Environment pre-reqs:

Install Packages

Code
if ("tidyverse" %in% rownames(installed.packages()) == 'FALSE') install.packages('tidyverse')
if ("SRAdb" %in% rownames(installed.packages()) == 'FALSE') BiocManager::install("SRAdb")

Load packages

Code
library(SRAdb)
library(tidyverse)

Get sample metadata

First we want to get an idea of the files we are downloading and the samples that generated the data. We will start by looking at the metadata for the samples.

Code
# navigate to data directory
cd ../data

# download metadata from the git repo into the data directory
curl -O https://raw.githubusercontent.com/AHuffmyer/EarlyLifeHistory_Energetics/master/Mcap2020/Data/TagSeq/Sample_Info.csv  
Code
#pull data into R and rename it metadata 
metadata <- read_csv("../data/Sample_Info.csv")

Check file integrity with md5sum

Code
cd ../data
md5sum Sample_Info.csv > md5.transferred
Code
cd ../data
cmp Sample_Info.csv md5.transferred

These files differ by 1 byte, and I haven’t yet figured out why… possibly a windows vs unix thing

Code
#look at the metadata
head(metadata)

There are 39 samples (rows) with 8 metadata columns in this tibble dataset (AH1 - AH39). These samples are Montipora capitata coral taken at different life-stages (denoted by column names time-stage and code ), and RNA extracted and sequenced using Tag-Seq.

M. capitata development diagram by A. Huffmyer

Get TagSeq FASTQ files from National Center for Biotechnology Information (NCBI) Sequence Read Archive (SRA)

Info

Checkout some background info on The Sequence Read Archive (SRA) and the SRA factsheet

NCBI sequences have been trimmed and cleaned and are ready for alignment and analysis.

Use SRA Run Selector to make a .txt file list of Run (SRR) numbers

“Results are called runs (SRR). Runs comprise the data gathered for a sample or sample bundle and refer to a defining experiment.”

First, we need to obtain RNAseq files from NCBI from the project PRJNA900235. In order to do this we need a list of SRR numbers that identify the specific sequence files for RNA. Go to the SRA Run Selector for BioProject 900235 and select the files of interest.

To make things easier and faster, we’re going to compare 2 life-history groups, with an n=4 for each group.
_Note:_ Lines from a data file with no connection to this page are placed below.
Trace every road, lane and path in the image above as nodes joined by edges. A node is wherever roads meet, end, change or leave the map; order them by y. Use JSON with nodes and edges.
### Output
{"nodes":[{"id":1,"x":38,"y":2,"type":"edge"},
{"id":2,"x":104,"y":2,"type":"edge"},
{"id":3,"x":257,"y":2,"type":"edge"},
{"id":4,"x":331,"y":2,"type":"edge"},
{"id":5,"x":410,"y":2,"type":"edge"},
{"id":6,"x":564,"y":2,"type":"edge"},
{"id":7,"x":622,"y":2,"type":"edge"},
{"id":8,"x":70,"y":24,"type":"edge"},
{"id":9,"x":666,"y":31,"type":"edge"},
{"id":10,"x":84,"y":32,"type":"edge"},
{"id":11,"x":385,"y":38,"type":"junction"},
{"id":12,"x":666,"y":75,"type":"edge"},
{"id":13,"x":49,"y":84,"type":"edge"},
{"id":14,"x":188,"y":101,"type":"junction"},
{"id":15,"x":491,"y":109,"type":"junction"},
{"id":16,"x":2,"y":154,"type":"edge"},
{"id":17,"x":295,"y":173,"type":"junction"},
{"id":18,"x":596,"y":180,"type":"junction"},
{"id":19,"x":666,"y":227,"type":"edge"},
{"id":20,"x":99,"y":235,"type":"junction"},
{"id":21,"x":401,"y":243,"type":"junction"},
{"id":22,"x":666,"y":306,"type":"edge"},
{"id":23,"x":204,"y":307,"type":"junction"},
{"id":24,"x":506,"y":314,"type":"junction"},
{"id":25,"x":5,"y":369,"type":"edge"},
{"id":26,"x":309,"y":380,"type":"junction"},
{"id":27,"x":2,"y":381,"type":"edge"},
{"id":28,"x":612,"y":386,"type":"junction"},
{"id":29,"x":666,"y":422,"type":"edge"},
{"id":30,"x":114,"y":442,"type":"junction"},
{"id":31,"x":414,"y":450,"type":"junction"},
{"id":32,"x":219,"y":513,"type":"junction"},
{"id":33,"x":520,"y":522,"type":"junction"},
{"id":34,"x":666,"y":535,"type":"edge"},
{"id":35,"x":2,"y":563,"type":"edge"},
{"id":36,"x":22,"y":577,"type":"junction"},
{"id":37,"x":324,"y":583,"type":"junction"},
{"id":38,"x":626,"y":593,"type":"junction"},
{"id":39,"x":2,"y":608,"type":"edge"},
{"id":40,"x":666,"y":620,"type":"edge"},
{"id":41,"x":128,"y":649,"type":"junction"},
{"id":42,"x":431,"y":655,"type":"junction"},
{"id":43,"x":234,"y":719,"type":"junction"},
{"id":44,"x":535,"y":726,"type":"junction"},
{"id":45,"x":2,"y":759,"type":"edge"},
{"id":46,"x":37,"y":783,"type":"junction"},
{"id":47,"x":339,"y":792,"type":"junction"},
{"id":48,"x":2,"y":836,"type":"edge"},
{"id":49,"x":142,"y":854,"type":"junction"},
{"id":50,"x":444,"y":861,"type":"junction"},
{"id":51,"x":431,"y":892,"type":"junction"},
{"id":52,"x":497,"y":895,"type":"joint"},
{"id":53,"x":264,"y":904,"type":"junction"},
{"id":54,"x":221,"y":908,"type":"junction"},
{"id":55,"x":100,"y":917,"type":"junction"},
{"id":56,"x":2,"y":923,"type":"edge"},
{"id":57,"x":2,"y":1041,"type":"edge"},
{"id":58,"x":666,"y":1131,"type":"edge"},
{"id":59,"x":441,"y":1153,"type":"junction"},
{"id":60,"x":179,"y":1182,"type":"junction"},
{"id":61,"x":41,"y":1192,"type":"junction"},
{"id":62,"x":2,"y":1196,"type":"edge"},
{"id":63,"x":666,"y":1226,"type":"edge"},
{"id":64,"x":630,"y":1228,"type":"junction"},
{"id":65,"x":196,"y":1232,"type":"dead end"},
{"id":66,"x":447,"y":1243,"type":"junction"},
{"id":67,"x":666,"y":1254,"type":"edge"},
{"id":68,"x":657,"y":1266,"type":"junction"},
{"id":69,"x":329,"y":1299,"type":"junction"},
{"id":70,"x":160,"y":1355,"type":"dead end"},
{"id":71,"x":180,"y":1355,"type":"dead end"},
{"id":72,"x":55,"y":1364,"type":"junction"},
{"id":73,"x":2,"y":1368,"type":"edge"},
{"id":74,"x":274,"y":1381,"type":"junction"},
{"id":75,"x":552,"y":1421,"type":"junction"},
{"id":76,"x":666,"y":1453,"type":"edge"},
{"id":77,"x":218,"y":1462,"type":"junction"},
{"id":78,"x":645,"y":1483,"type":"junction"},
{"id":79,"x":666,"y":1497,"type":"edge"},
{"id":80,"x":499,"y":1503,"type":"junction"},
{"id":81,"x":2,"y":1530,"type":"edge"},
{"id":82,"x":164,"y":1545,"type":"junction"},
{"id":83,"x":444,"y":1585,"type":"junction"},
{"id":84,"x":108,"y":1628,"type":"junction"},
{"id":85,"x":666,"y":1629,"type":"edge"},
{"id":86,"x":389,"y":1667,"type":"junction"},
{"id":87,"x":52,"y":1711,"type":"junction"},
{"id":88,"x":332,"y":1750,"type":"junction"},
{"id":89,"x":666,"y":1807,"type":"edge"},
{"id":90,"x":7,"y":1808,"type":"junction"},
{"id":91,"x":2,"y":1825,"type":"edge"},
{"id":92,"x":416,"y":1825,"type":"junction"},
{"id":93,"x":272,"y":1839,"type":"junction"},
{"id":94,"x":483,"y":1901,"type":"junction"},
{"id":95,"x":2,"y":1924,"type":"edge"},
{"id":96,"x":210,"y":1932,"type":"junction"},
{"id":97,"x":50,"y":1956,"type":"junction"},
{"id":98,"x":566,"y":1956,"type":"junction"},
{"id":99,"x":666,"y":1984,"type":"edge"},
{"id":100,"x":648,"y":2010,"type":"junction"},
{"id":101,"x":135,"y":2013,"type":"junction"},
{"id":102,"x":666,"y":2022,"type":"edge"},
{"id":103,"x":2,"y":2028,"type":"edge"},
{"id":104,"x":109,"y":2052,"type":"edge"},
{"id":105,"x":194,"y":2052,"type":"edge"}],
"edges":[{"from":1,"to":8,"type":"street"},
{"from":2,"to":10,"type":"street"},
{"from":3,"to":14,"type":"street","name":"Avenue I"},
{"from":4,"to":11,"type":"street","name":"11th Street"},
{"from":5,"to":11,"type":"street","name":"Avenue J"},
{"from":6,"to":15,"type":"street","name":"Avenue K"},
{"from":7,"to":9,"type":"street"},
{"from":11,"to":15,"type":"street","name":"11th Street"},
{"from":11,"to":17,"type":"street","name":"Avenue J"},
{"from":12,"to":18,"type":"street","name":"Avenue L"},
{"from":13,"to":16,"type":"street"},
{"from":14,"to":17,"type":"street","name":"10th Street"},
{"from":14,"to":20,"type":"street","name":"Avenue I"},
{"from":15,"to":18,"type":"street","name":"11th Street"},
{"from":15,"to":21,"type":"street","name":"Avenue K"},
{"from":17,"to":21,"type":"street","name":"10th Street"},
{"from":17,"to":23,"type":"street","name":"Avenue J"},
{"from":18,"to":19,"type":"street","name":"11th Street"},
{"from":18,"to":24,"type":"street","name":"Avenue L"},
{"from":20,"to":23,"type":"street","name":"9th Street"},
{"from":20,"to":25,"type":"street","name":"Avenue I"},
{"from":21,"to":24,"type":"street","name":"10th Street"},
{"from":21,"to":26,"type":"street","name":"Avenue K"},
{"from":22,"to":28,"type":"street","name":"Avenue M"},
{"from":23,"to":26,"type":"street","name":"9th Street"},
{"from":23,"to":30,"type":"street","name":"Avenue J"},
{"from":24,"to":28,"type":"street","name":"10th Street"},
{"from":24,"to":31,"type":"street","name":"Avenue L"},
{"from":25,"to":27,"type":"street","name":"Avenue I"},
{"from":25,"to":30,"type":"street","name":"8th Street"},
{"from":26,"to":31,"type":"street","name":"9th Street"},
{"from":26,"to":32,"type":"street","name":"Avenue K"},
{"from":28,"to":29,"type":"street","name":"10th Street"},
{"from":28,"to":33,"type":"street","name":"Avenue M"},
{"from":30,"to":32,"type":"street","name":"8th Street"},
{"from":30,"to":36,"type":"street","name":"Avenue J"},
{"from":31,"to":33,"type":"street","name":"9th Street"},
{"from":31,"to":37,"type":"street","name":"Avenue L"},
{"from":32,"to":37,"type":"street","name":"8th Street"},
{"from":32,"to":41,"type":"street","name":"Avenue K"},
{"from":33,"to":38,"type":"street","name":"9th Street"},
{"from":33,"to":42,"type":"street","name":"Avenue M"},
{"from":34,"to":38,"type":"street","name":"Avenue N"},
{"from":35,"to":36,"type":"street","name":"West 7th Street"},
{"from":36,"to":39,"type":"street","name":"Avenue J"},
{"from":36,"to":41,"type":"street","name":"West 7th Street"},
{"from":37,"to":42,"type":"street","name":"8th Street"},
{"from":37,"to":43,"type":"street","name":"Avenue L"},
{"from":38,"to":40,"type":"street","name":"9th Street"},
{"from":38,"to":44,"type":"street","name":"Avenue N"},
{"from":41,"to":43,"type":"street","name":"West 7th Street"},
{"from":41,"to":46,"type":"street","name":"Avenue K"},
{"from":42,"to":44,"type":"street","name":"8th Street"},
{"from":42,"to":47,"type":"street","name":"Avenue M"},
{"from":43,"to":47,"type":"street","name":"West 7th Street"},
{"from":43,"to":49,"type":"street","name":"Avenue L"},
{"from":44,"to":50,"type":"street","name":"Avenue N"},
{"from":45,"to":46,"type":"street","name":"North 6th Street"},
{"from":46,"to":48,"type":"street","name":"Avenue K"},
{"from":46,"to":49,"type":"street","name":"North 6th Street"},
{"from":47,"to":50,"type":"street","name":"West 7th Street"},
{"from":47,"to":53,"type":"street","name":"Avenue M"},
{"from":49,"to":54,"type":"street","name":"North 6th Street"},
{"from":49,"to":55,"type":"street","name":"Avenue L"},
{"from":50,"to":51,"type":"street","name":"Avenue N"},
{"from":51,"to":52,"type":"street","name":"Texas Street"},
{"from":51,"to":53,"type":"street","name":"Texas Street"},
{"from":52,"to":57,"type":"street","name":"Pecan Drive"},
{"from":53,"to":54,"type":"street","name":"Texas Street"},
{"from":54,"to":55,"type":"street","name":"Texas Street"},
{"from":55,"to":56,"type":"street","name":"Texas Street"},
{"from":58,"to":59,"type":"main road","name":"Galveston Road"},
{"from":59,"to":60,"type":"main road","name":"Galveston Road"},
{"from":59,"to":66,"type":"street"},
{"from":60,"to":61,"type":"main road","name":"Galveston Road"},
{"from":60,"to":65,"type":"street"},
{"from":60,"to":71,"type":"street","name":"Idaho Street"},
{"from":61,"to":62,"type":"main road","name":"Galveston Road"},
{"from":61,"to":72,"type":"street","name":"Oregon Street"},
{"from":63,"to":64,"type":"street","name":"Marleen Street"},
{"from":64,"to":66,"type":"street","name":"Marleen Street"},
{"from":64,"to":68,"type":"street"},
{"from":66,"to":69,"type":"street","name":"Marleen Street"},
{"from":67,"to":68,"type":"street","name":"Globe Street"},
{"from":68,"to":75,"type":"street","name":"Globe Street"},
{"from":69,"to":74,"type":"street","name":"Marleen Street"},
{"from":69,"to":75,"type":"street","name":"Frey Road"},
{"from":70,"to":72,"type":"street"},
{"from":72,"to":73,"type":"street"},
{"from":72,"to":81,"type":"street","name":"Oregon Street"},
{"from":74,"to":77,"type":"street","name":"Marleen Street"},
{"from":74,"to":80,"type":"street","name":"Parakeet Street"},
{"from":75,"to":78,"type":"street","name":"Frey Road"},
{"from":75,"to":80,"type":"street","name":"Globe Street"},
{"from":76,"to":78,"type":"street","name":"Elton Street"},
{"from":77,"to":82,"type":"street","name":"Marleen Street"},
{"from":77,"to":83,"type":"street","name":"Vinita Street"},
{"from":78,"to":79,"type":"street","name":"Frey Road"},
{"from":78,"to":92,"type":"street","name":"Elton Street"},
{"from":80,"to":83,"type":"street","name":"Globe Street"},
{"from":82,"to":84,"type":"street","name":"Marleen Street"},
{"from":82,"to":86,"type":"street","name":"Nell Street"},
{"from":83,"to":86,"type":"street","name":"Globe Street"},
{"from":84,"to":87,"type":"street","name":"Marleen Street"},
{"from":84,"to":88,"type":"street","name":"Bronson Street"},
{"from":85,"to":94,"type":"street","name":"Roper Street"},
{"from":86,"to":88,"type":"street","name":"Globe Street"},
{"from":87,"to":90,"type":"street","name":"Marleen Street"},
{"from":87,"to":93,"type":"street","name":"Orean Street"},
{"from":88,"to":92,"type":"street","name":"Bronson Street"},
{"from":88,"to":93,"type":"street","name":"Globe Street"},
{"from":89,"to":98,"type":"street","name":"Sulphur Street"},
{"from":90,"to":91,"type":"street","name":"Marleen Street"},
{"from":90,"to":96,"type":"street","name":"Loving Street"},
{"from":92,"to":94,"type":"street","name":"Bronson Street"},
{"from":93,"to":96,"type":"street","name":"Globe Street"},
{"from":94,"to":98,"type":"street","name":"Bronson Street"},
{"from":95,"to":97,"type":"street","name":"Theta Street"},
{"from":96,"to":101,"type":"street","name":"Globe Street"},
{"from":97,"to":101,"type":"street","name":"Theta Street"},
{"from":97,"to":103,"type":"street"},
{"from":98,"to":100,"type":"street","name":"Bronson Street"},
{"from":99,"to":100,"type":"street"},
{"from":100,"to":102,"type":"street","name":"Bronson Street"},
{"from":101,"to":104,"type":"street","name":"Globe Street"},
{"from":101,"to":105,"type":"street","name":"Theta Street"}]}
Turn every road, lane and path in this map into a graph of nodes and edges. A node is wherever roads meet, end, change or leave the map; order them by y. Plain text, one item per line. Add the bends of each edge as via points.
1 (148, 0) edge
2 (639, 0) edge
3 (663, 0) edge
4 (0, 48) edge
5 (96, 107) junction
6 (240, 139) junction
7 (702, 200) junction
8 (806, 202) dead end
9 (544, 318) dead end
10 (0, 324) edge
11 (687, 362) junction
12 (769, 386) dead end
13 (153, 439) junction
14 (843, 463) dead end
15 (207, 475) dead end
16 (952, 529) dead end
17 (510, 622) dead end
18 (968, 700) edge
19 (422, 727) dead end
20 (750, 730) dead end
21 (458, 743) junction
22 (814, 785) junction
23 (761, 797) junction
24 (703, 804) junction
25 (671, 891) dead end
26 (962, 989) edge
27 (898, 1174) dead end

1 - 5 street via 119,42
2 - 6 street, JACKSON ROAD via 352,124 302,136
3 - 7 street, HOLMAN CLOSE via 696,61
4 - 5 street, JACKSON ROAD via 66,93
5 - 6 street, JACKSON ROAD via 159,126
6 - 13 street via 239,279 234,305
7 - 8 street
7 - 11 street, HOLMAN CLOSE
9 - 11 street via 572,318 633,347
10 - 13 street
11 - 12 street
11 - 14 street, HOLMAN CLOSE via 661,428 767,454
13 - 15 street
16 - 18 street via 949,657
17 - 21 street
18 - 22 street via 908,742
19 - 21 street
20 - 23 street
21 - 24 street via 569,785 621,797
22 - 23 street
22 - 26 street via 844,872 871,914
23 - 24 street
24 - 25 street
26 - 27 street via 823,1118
In this case, let’s compare 4 Embryos (an early stage) to 4 Attached Recruits (a later stage).

SRA run selector, downloading 8 fastq files (4 Embryo, 4 Attached Recruits)

Select the files of interest, click ‘Accession List’ and the list of file run ID’s will be downloaded in a text file named SRR_Acc_list.txt , upload this list into the data folder.

Download the fastq files

Roberts Lab Resources Github issue#1569 thread

Using sratoolkit.3.0.2-ubuntu64 which is already downloaded in /home/shared folder

Danger

The following code will take some time, run it and go take a wee break

Code
/home/shared/sratoolkit.3.0.2-ubuntu64/bin/./fasterq-dump \
--outdir /home/shared/8TB_HDD_01/mcap \
--progress \
SRR22293447 \
SRR22293448 \
SRR22293449 \
SRR22293450 \
SRR22293451 \
SRR22293452 \
SRR22293453 \
SRR22293454

Absolute path to fastq files in raven:

/home/shared/8TB_HDD_01/mcap/

Relative path to fastq files in raven:

cd ../../../../../8TB_HDD_01/mcap/

Check that the fastq files are downloaded:

Code
cd /home/shared/8TB_HDD_01/mcap/
ls
Tip

The fastq files have been downloaded from NCBI!